IHOP–KC Blog Keep Your Heart Alive

 

Thoughts on the Incarnation

This time of year inevitably evokes thoughts of Christ. All over the earth, Christmas is a time to dwell on the mystery of the incarnation. Believers and unbelievers alike will most likely find themselves pondering the life of Jesus at some point or another during these yearly festivities and rightly so, for it is in memory of His coming, His incarnation, and His birthday that people stop to dwell on this mystery—Immanuel, God with us.

But I always wonder if we truly grasp the implications of the incarnate Lord. To stop and think, to ponder, to consider or reflect is not sufficient to truly grasp the weight of God’s redemptive plan for all of mankind. Eternity’s cumulative expression is voiced now in one little helpless baby boy. This is a miracle, not merely a historic happenstance to be remembered once a year at Christmas. The reality of this miracle is as powerful now as it was to those shepherds and wise men on that evening in Bethlehem over 2,000 years ago.

Imagine with me for a moment what this means. A baby born to one of the weakest clans in Israel, to a poor family of the least tribe, said to be conceived by the Holy Spirit, born in an oppressed nation during an era of foreign domination at the hand of pagan Rome, considered by His peers as an illegitimate child, He was forced to flee with his humble family because a murderous tyrant was seeking His head. Fast forward through His life as a young child and teen. As a young man He had no reputation, no prospects, no wealth, and considered Himself homeless for He had nowhere to lay His head. He was ostracized by the religious leaders of His day in a country where religious status meant everything, and He came claiming Messiahship—as the savior of Israel—only to be scorned, rejected, mocked, and eventually crucified as a trade-in for a murderer; all of this simply because He was being obedient to His Father.

The company He held was with the most despised class of people; namely, prostitutes, the sick, tax collectors, sinners, and vagabonds. All the hopes of Israel, from her first prophet all through her turbulent history, spoke of this man. All Israel’s expectations for a king for thousands of years and here Jesus is, claiming to be that man. One begins to wonder that had we been His contemporaries, would we have clung to our confession of Him as we do now, post cross and resurrection.

Do we really understand what He did? The cross was not a brief moment in time for Him. The cross was His entire life, from humble birth up until His extravagant passion. At every moment in His life He was driven by one thing—the will of His Father and joyfully submitting His life as a living sacrifice.

Christmas is not just a celebration of His birth, but of the nature, character, humility, and culmination of that birth and the life of exemplary love that followed it.

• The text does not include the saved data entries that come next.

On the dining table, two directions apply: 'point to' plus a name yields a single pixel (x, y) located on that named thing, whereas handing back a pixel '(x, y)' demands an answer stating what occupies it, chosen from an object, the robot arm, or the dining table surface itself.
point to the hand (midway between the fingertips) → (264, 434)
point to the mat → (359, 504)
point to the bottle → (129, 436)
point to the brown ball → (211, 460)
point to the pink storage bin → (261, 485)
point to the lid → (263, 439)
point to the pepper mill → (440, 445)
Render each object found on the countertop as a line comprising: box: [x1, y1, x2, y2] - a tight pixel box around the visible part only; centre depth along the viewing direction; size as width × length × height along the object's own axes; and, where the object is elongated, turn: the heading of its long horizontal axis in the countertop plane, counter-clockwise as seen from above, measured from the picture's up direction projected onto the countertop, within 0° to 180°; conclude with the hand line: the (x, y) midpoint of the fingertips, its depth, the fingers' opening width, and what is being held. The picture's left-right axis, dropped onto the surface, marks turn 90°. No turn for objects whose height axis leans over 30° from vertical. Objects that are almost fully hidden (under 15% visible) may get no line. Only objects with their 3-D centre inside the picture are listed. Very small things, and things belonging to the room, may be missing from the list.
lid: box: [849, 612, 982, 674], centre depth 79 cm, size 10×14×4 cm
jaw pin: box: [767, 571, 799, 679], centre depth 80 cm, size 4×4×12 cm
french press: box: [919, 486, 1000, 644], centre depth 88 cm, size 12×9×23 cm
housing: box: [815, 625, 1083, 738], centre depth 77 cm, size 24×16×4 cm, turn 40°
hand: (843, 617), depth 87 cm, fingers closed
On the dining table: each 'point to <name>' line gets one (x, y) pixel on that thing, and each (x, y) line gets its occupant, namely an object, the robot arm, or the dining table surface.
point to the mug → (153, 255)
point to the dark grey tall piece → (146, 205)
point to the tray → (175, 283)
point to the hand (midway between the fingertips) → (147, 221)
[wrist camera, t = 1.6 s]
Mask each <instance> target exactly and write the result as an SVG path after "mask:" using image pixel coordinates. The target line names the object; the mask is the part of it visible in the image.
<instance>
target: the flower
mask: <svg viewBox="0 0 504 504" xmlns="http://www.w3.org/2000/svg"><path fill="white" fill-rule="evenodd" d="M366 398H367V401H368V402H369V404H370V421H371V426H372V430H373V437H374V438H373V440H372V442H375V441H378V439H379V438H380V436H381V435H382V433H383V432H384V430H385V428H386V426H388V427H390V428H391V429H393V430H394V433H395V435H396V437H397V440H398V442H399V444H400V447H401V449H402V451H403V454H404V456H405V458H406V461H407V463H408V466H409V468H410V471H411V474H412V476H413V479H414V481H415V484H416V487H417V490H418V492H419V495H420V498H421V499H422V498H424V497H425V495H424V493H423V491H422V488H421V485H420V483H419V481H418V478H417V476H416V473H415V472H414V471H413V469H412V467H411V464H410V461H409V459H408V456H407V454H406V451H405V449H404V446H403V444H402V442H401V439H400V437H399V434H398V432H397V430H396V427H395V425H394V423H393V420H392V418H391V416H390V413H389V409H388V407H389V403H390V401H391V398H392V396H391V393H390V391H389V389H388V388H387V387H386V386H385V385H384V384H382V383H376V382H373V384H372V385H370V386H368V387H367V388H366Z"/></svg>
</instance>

As we celebrate Him this Christmas season, let us think and pray over what His incarnation means. And we will likewise declare with the apostle Paul, “Let this mind be in you which also was in Christ Jesus, who being in the form of God, did not consider it robbery to be equal with God, but made Himself of no reputation, taking the form of a bondservant, and coming in the likeness of men. And being found in appearance as a man, He humbled Himself and became obedient to the point of death, even the death of the cross. Therefore God also has highly exalted Him and given Him the name which is above every name, that at the name of Jesus every knee should bow, of those in heaven, and of those on earth, and of those under the earth, and that every tongue should confess that Jesus Christ is Lord, to the glory of God the Father” (Phil. 2:5-11).